**What you have to do**:
Reproduce exactly the line with "<sup>102</sup> Raad van" and all the lines beneath it, stopping only at the end of the material.

**Given information**:
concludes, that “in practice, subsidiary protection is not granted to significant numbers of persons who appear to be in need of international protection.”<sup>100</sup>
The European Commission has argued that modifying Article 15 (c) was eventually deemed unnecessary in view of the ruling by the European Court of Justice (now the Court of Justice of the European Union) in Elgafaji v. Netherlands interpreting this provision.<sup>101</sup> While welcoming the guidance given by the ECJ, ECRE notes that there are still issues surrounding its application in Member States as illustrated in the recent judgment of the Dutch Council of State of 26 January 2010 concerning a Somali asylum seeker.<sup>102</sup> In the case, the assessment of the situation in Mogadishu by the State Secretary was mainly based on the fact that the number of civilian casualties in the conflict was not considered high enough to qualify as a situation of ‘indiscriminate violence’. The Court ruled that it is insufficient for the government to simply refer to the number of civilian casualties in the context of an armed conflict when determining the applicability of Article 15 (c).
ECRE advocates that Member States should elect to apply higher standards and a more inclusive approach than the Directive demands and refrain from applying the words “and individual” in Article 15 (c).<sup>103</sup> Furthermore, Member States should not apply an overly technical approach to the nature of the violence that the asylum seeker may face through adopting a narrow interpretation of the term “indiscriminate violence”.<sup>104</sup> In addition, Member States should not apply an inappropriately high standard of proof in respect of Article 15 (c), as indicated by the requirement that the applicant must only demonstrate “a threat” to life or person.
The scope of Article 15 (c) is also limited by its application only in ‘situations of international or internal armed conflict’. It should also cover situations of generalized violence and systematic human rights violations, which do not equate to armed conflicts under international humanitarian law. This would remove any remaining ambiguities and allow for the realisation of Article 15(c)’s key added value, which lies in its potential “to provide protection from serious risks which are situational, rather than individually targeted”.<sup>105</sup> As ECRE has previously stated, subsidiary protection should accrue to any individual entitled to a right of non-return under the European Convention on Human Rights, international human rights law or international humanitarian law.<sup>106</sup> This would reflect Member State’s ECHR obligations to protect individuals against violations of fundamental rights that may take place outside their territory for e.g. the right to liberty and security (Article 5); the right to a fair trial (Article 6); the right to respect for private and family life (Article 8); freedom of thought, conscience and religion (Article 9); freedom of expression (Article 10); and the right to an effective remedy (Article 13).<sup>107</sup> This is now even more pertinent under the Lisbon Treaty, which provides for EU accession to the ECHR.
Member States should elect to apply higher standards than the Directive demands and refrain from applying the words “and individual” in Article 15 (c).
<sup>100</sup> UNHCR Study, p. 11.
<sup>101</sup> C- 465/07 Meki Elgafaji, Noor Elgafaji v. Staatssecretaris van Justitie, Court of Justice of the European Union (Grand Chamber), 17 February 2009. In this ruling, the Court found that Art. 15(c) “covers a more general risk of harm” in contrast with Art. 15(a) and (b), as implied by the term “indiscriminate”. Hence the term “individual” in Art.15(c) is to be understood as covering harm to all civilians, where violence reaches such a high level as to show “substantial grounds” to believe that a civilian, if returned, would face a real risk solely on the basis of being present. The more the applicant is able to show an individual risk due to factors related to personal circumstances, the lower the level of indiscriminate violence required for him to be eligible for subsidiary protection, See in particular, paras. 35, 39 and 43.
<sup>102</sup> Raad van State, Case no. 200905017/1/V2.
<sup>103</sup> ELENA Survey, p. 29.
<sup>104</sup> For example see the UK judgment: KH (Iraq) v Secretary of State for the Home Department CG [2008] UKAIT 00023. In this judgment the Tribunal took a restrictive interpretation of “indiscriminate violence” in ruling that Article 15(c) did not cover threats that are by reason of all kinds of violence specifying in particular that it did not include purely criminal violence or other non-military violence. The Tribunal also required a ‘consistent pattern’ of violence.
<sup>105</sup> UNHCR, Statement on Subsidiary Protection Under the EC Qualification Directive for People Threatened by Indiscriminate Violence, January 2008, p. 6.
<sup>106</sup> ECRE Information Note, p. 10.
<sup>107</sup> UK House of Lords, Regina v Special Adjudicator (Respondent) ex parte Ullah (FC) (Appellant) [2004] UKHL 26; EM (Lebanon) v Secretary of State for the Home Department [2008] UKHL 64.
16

**Solution**:
<sup>102</sup> Raad van State, Case no. 200905017/1/V2.
<sup>103</sup> ELENA Survey, p. 29.
<sup>104</sup> For example see the UK judgment: KH (Iraq) v Secretary of State for the Home Department CG [2008] UKAIT 00023. In this judgment the Tribunal took a restrictive interpretation of “indiscriminate violence” in ruling that Article 15(c) did not cover threats that are by reason of all kinds of violence specifying in particular that it did not include purely criminal violence or other non-military violence. The Tribunal also required a ‘consistent pattern’ of violence.
<sup>105</sup> UNHCR, Statement on Subsidiary Protection Under the EC Qualification Directive for People Threatened by Indiscriminate Violence, January 2008, p. 6.
<sup>106</sup> ECRE Information Note, p. 10.
<sup>107</sup> UK House of Lords, Regina v Special Adjudicator (Respondent) ex parte Ullah (FC) (Appellant) [2004] UKHL 26; EM (Lebanon) v Secretary of State for the Home Department [2008] UKHL 64.
16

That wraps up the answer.